Quando fu tutto finito, Lee uscì dalla casa e rimase in piedi accanto a Traveller, mentre l’aiutante sistemava le briglie. Lee stesso fece scivolare il morso al suo posto e poi rimase ad accarezzare, senza vederla, la nobile fronte grigia. Quindi montò sul cavallo che l’aveva portato “da Fredericksburg, l’ultimo giorno a Chancellorsville, a Pennsylvania, a Gettysburg e poi ancora a Rappahannock” e tornò verso il frutteto per dire tutto ai suoi uomini. “Uomini, abbiamo combattuto insieme per tutta questa guerra, e io ho fatto tutto ciò che ho potuto”.

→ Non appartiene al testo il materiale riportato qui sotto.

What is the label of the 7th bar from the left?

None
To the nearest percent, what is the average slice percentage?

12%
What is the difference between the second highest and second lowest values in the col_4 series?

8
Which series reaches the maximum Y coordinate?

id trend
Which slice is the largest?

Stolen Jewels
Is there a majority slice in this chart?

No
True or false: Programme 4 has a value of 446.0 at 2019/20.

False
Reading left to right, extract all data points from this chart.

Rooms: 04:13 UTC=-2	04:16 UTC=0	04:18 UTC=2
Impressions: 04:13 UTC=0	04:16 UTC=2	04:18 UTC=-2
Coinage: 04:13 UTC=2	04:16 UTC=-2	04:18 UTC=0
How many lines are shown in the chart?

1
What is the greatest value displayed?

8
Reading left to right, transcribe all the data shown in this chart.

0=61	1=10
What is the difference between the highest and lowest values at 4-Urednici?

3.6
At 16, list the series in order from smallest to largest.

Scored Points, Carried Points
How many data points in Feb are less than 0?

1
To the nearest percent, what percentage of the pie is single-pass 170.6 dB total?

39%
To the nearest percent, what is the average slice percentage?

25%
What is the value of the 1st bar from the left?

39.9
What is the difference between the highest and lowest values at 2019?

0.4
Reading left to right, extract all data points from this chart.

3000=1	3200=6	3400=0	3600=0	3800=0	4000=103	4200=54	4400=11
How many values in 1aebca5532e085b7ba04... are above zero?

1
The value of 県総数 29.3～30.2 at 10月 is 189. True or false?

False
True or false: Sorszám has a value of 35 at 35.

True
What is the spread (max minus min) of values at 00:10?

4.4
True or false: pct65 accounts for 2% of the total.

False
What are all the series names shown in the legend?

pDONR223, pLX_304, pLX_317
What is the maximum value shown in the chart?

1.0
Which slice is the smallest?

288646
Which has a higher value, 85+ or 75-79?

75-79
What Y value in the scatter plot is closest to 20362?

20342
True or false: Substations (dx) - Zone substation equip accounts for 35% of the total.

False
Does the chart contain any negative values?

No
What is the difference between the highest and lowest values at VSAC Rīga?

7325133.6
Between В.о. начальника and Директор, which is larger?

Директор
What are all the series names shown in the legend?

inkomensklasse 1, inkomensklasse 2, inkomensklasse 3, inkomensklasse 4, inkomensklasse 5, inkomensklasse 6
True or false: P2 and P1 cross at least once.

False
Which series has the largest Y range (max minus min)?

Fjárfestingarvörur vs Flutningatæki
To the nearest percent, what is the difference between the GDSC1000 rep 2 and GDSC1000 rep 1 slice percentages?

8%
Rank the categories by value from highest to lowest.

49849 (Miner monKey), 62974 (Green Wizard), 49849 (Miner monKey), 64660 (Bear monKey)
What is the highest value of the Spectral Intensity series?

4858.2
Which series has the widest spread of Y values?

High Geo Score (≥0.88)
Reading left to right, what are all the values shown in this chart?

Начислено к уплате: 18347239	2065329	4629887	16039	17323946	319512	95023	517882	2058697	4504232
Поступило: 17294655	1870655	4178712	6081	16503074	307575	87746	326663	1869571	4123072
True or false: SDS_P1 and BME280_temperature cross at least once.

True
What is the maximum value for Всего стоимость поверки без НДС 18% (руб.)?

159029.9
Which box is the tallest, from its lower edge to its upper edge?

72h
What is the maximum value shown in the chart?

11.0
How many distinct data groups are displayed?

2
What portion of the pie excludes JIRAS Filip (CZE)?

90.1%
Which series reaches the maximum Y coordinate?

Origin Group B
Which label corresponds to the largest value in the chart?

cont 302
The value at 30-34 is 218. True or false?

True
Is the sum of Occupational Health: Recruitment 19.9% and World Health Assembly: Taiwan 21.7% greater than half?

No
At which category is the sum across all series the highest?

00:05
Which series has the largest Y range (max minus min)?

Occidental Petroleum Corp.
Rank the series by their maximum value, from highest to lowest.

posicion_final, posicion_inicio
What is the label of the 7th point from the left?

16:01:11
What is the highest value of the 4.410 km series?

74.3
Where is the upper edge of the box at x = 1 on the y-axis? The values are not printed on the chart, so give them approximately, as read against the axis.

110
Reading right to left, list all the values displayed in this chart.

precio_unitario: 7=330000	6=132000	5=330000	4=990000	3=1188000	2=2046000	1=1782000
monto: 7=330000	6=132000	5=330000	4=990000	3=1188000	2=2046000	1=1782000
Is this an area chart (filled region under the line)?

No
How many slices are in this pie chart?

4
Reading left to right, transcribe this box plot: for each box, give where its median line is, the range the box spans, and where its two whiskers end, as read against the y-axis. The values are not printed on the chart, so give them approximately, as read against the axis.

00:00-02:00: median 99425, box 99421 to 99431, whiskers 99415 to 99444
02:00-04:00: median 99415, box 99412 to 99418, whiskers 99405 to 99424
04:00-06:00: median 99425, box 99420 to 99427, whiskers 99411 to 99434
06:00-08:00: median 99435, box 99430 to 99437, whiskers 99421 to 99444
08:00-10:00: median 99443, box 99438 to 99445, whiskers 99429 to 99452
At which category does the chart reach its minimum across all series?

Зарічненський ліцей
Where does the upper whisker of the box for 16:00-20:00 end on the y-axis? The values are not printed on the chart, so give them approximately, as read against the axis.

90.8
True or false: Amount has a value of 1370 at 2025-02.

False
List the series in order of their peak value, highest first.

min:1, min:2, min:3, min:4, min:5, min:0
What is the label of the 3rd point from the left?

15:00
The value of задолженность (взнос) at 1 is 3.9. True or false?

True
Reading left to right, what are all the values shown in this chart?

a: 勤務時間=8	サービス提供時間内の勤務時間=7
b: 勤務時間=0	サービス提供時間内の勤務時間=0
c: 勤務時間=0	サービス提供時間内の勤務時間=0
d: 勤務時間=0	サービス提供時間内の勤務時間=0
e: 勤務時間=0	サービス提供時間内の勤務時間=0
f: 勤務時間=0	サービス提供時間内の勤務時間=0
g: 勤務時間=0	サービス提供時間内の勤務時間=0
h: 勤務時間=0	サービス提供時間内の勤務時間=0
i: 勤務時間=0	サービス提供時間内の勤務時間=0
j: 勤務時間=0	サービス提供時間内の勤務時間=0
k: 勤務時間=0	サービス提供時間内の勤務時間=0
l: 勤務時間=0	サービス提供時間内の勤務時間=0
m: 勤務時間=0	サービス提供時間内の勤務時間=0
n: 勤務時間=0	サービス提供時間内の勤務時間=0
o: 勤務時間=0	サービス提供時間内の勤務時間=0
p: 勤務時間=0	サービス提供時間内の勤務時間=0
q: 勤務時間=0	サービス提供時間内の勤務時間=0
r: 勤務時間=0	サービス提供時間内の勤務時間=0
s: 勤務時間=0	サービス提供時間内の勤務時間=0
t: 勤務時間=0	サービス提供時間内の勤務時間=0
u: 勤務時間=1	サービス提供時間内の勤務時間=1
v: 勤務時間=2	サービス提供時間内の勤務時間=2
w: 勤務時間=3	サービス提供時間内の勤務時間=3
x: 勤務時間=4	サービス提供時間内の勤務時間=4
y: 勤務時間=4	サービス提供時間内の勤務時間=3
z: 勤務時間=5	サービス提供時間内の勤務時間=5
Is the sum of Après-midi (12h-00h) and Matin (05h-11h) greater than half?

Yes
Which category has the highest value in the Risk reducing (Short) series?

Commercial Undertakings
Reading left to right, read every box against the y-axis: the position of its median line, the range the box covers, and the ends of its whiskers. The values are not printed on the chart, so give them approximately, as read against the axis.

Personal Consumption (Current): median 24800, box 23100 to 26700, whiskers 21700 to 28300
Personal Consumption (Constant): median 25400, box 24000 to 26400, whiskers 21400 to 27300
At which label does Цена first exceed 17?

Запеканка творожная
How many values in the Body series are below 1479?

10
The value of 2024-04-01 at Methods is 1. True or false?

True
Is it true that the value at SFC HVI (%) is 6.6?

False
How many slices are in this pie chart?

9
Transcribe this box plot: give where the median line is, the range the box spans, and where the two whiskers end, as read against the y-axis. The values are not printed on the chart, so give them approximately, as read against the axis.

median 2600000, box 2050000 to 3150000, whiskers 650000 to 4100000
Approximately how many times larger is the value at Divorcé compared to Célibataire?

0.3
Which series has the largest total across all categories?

Gli uomini, la maggior parte ragazzi, a piedi nudi e affamati e morti di stanchezza, i suoi uomini gli si fecero intorno gridando “Noi continueremo a combattere per te, generale!” e “Ti vorremo sempre bene!” e “Addio!”, ma la maggior parte di loro non riuscì a parlare e allungava le mani per toccare la criniera di Traveller, i fianchi setosi. Lee guardava di fronte a sé, il viso fisso, gli occhi pieni di lacrime, ma Traveller continuò a scuotere la testa, mentre avanzava lungo le file schierate, come se quegli applausi fossero per lui.
— Va tutto bene — le dissi. — Non sognerai più. La guerra è finita.
Lei mi tese le braccia e allora io la circondai con le mie, la tenni stretta e non la lasciai più andare.